▶ **RECORDS SUPPLIED**
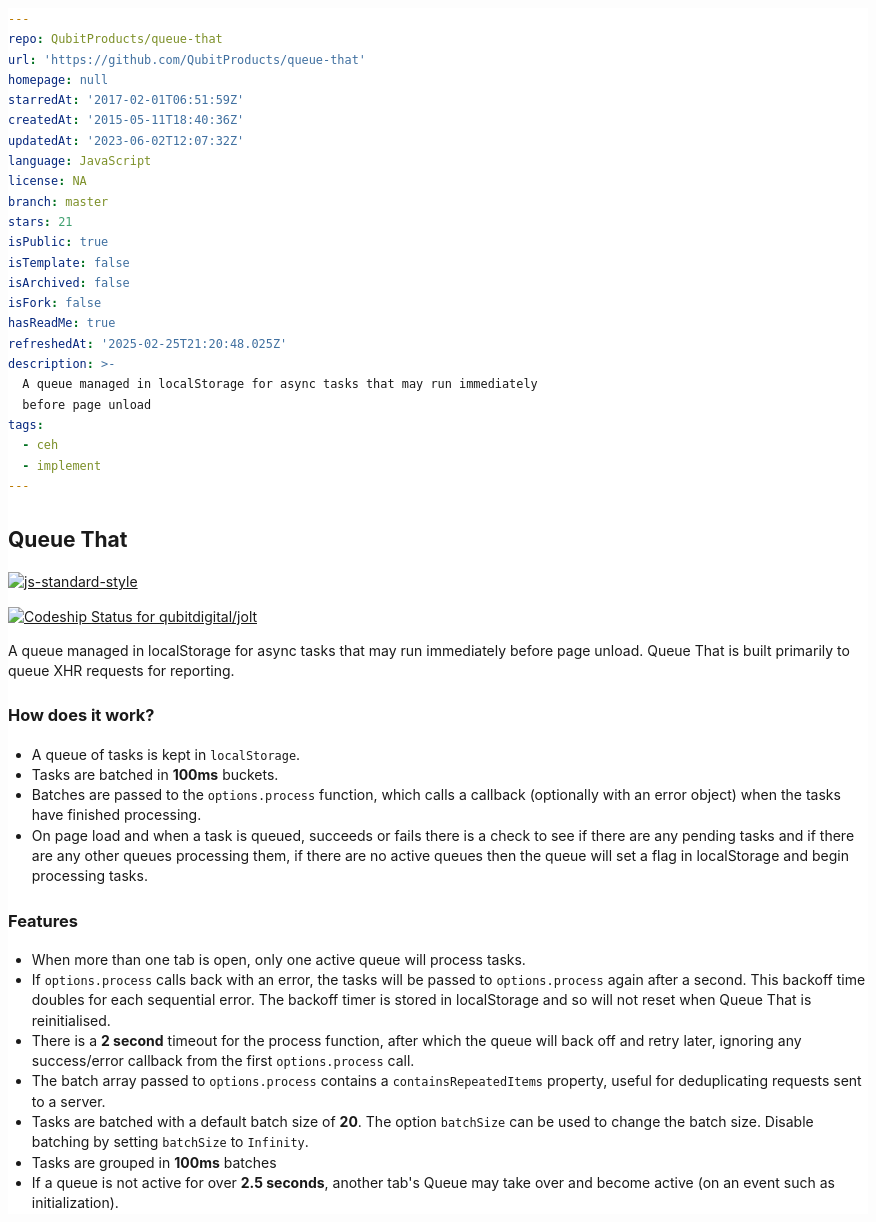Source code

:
 ```yaml
---
repo: QubitProducts/queue-that
url: 'https://github.com/QubitProducts/queue-that'
homepage: null
starredAt: '2017-02-01T06:51:59Z'
createdAt: '2015-05-11T18:40:36Z'
updatedAt: '2023-06-02T12:07:32Z'
language: JavaScript
license: NA
branch: master
stars: 21
isPublic: true
isTemplate: false
isArchived: false
isFork: false
hasReadMe: true
refreshedAt: '2025-02-25T21:20:48.025Z'
description: >-
  A queue managed in localStorage for async tasks that may run immediately
  before page unload
tags:
  - ceh
  - implement
---
```


Queue That
----------

[![js-standard-style](https://cdn.rawgit.com/feross/standard/master/badge.svg)](https://github.com/feross/standard)

[ ![Codeship Status for qubitdigital/jolt](https://codeship.com/projects/1ef92b10-ceb4-0133-7c75-664cd4c01036/status?branch=master)](https://codeship.com/projects/141036)

A queue managed in localStorage for async tasks that may run immediately before page unload.
Queue That is built primarily to queue XHR requests for reporting.

### How does it work?

- A queue of tasks is kept in `localStorage`.
- Tasks are batched in **100ms** buckets.
- Batches are passed to the `options.process` function, which calls a callback (optionally with an error object) when the tasks have finished processing.
- On page load and when a task is queued, succeeds or fails there is a check to see if there are any pending tasks and if there are any other queues processing them, if there are no active queues then the queue will set a flag in localStorage and begin processing tasks.

### Features

- When more than one tab is open, only one active queue will process tasks.
- If `options.process` calls back with an error, the tasks will be passed to `options.process`
  again after a second. This backoff time doubles for each sequential error. The backoff timer is
  stored in localStorage and so will not reset when Queue That is reinitialised.
- There is a **2 second** timeout for the process function, after which the queue will back off and retry later, ignoring any success/error callback from the first `options.process` call.
- The batch array passed to `options.process` contains a `containsRepeatedItems` property, useful for deduplicating requests sent to a server.
- Tasks are batched with a default batch size of **20**. The option `batchSize` can be used to change
  the batch size. Disable batching by setting `batchSize` to `Infinity`.
- Tasks are grouped in **100ms** batches
- If a queue is not active for over **2.5 seconds**, another tab's Queue may take over and become active (on an event such as initialization).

▶ **TASK BRIEF**
Write out each line of the listing above, exactly, from its first line to the line holding "[ ![Codeship Status", inclusive. Skip the pictures.

▶ **RESPONSE TO THE EXERCISE**
Source code

:
 ```yaml
---
repo: QubitProducts/queue-that
url: 'https://github.com/QubitProducts/queue-that'
homepage: null
starredAt: '2017-02-01T06:51:59Z'
createdAt: '2015-05-11T18:40:36Z'
updatedAt: '2023-06-02T12:07:32Z'
language: JavaScript
license: NA
branch: master
stars: 21
isPublic: true
isTemplate: false
isArchived: false
isFork: false
hasReadMe: true
refreshedAt: '2025-02-25T21:20:48.025Z'
description: >-
  A queue managed in localStorage for async tasks that may run immediately
  before page unload
tags:
  - ceh
  - implement
---
```


Queue That
----------

[![js-standard-style](https://cdn.rawgit.com/feross/standard/master/badge.svg)](https://github.com/feross/standard)

[ ![Codeship Status for qubitdigital/jolt](https://codeship.com/projects/1ef92b10-ceb4-0133-7c75-664cd4c01036/status?branch=master)](https://codeship.com/projects/141036)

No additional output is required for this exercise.